• _Exercise prompt_:
A complete answer lists every line of the entries below where the string "KURZ" appears.

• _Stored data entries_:
───

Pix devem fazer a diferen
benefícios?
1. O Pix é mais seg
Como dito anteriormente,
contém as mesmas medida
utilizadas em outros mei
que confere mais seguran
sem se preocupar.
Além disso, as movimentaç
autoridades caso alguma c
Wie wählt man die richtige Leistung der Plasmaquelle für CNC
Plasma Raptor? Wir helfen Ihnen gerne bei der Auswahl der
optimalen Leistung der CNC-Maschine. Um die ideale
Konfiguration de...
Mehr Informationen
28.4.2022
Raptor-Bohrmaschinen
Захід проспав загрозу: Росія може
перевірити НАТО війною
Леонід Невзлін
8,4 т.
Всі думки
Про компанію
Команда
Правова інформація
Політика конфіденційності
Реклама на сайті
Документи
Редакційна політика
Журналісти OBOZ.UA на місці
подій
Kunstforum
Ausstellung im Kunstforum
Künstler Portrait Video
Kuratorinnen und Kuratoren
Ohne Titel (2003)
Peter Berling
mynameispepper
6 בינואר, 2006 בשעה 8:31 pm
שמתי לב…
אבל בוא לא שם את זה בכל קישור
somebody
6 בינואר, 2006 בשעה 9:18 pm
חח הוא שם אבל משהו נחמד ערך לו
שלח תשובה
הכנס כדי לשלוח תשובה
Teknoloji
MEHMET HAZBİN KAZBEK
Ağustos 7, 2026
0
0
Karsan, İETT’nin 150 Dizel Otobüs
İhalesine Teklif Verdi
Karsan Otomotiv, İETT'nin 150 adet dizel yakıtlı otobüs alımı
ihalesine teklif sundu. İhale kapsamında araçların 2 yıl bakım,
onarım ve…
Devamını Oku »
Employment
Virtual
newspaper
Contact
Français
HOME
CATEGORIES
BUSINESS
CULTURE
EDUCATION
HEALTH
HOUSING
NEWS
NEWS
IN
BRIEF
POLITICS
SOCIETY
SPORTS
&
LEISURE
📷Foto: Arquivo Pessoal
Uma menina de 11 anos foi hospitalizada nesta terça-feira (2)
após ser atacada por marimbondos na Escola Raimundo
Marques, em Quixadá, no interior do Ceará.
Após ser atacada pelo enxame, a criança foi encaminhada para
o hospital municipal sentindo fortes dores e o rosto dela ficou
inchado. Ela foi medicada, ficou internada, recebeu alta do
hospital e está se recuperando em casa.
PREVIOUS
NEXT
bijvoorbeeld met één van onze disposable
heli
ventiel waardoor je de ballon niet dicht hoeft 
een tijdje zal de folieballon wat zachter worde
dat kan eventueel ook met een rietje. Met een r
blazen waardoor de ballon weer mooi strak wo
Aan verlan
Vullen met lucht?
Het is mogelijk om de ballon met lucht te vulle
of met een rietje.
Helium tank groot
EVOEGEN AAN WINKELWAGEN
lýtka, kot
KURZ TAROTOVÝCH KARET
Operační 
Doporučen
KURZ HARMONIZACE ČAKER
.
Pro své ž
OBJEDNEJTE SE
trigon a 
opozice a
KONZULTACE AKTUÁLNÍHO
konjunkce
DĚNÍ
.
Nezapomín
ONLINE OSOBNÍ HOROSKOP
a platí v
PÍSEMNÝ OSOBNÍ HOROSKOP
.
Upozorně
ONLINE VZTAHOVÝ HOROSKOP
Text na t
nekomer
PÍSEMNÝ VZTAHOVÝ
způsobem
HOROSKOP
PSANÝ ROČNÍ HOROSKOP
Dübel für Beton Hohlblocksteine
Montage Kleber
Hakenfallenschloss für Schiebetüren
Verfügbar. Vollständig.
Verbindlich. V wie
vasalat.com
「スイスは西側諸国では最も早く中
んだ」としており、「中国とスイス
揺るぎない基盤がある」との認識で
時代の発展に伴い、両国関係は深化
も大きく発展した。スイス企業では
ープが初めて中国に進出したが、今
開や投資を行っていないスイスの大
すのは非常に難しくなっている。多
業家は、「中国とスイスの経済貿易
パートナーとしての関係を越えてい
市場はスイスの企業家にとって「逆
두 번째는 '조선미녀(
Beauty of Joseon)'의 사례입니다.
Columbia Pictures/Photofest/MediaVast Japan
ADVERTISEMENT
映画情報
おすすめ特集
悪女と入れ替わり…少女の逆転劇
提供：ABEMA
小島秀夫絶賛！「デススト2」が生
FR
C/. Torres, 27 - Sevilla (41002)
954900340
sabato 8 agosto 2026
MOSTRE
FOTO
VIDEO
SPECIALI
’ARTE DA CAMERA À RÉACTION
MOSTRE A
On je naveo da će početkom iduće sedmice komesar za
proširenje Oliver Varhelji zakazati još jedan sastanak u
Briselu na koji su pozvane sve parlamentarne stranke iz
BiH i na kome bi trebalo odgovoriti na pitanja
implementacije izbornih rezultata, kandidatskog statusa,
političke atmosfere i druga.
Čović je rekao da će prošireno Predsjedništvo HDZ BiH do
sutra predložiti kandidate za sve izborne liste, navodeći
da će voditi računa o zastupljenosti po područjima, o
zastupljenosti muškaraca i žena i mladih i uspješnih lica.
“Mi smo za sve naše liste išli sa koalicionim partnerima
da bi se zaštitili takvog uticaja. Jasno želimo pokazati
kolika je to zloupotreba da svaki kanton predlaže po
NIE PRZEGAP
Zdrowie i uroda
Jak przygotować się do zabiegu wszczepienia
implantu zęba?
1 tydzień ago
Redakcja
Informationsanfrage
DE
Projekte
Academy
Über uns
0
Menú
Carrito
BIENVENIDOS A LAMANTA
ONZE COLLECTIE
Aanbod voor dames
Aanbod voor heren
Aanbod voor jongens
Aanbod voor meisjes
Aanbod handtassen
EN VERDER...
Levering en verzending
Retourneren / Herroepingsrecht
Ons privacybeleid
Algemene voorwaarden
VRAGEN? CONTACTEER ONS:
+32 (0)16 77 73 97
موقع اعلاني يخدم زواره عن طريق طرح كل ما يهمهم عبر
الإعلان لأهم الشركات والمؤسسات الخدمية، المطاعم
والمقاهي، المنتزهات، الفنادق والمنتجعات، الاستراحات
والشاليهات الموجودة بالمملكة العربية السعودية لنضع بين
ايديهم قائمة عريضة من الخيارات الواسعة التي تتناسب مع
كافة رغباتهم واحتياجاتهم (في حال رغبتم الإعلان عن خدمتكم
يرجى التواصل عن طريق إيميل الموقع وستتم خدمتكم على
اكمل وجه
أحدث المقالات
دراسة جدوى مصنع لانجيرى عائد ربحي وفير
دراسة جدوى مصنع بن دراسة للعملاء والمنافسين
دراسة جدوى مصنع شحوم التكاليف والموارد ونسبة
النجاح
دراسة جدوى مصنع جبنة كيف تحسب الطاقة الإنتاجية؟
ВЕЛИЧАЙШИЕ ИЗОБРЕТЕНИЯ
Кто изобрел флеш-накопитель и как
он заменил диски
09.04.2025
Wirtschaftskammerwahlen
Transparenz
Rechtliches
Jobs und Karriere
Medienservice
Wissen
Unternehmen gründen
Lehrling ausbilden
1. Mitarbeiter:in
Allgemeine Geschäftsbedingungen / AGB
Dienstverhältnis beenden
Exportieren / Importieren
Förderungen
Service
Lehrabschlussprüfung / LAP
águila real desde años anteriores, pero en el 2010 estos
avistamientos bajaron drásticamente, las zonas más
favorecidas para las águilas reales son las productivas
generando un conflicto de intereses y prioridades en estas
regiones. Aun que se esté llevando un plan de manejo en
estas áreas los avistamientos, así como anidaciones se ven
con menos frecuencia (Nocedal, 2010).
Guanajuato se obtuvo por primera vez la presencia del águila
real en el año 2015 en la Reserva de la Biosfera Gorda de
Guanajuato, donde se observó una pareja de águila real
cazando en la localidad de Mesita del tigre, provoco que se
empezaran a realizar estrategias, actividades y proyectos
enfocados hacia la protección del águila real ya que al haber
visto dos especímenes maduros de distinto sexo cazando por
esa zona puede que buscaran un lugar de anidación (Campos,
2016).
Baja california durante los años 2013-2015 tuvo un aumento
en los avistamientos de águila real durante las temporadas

───

• _The answer_:
KURZ TAROTOVÝCH KARET
KURZ HARMONIZACE ČAKER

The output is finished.